Como digo, es sólo una idea, y quizá el futuro no vaya por ahí, pero los indicios sí que parecen apuntar a algo parecido con el tiempo. Y confieso que, en el fondo, es por donde me gustaría que fuera la cosa.

Termino con una reflexión que quizá no venga muy a cuento, pero que en realidad ha aparecido en mi mente motivada en buena medida por lo mismo de lo que he estado hablando hasta ahora.
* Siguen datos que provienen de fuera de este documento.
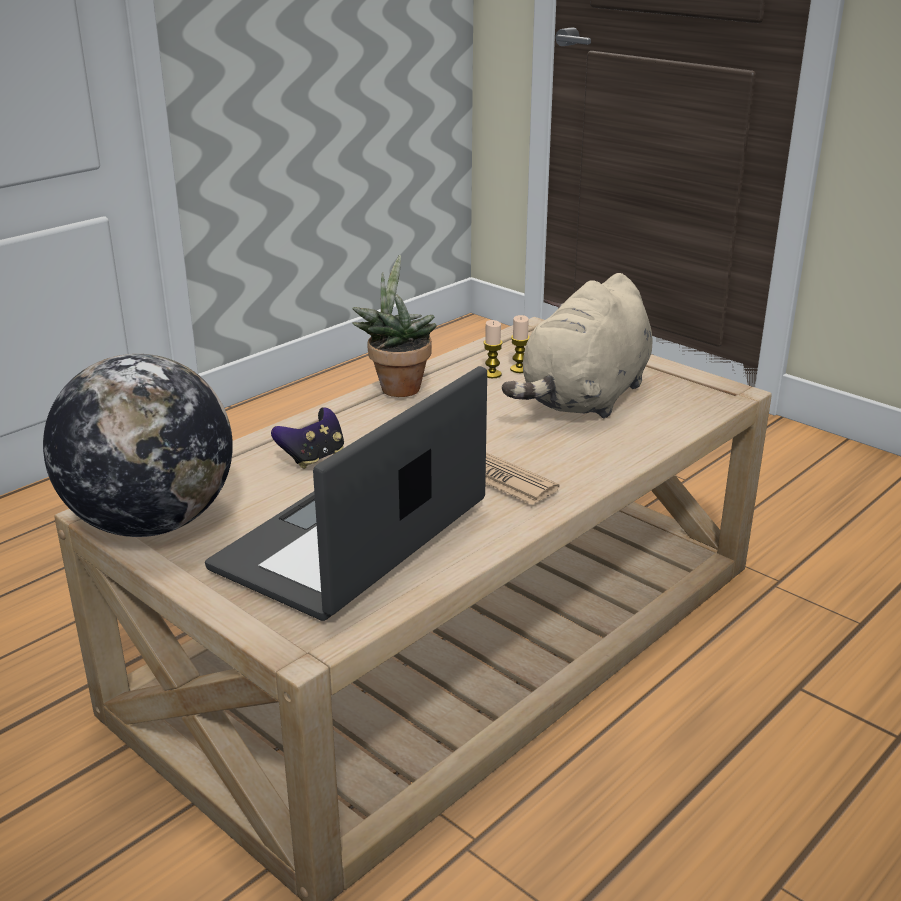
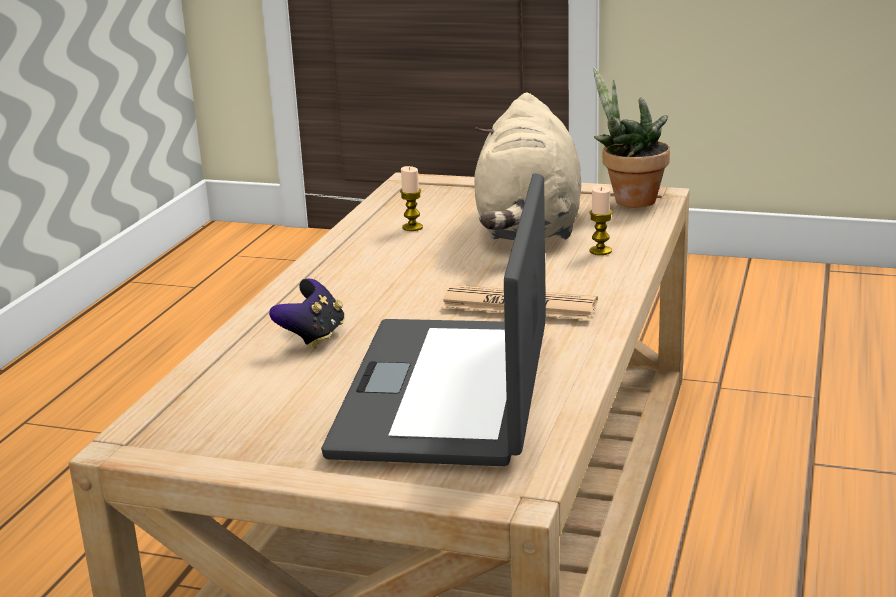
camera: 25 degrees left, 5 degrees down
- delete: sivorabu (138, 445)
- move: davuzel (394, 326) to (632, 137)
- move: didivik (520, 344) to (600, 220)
Y es que si algo han revelado estas nuevas iniciativas es que “nuestro rollo” interesa a los organismos públicos. Que para un Ayuntamiento de tamaño medio o pequeño, una Fundación Cultural o la Obra Social de una Caja de Ahorros tener garantizados, y organizados, dos días de actos culturales con una asistencia mínima garantizada (que oscilará, probablemente, entre el medio centenar y las trescientas personas en función del tipo de encuentros) es un auténtico chollo y se muestran receptivos al asunto sin necesidad de presionarlos demasiado.

No hace falta vender ninguna moto. Lo que tenemos interesa a las instituciones que organizan o acogen eventos culturales. Más, seguramente, de lo que creíamos. Y quizá ha llegado el momento de que empecemos a aprovecharnos, en el buen sentido, de esa circunstancia.